WHAT YOU HAVE TO DO:
Answer these questions about the photovoltaic forecasting excerpt below.
(a) Into which four categories can photovoltaic forecasting be divided by prediction time scale?
(b) Which two installation characteristics of photovoltaic devices are given as examples?
(c) From which three sources does NWP draw observational data?

SELECTED EXCERPT:
┌────────

According to the prediction time scale, photovoltaic forecasting can be divided into ultra-short term, short term, medium term, and long term [6]. Among them, medium- and long-term forecasts often exhibit significant errors due to weather fluctuations and error accumulation. On the other hand, short-term and ultra-short-term forecasts demonstrate higher accuracy, providing assurance for the real-time scheduling of the power system [7]. Currently, the methods for photovoltaic power forecasting can be primarily categorized into three types: physical models, statistical models, and artificial intelligence models [8,9,10,11,12].
Physical methods are a type of predictive approach based on theoretical simulation models. They do not rely on historical data but instead combine numerical weather prediction (NWP) [13] with the installation characteristics of photovoltaic devices, such as the solar panel tilt angle and conversion efficiency, to forecast photovoltaic power generation. NWP is a mathematical model based on fluid mechanics and thermodynamics, incorporating observational data from satellites, radars, and weather stations to simulate the evolution of the atmosphere. However, due to the heavy reliance on NWP, physical methods suffer from longer intervals in generating meteorological data and require substantial time and computational resources, thereby limiting their application in short-term photovoltaic power prediction [14].

└────────

SOURCE DATA:
┌────────

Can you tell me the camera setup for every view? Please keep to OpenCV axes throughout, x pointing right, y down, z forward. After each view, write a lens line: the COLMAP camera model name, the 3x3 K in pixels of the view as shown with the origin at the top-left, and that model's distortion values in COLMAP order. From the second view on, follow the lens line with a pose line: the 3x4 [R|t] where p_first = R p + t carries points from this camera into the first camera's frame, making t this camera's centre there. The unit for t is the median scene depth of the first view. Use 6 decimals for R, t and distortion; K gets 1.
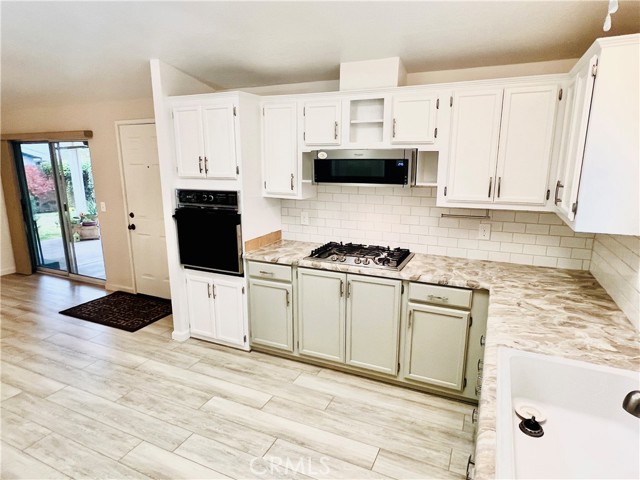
lens RADIAL K [[383.6, 0, 316.1], [0, 383.6, 242.5], [0, 0, 1]] dist [0.001972, -0.001711]
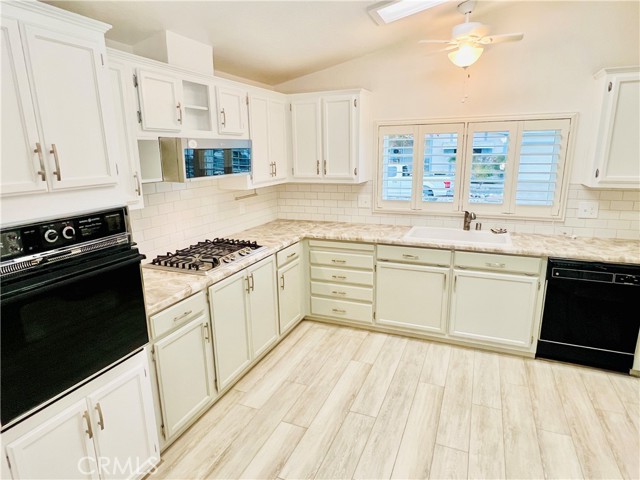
lens RADIAL K [[383.6, 0, 316.8], [0, 383.6, 241.0], [0, 0, 1]] dist [0.001972, -0.001711]
pose [[-0.030914, -0.229963, 0.972708, -0.836301], [0.232749, 0.944765, 0.230754, -0.162025], [-0.972045, 0.233531, 0.024317, 0.781877]]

└────────

EXPECTED OUTPUT:
(a) Ultra-short term, short term, medium term, and long term.
(b) The solar panel tilt angle and conversion efficiency.
(c) Satellites, radars, and weather stations.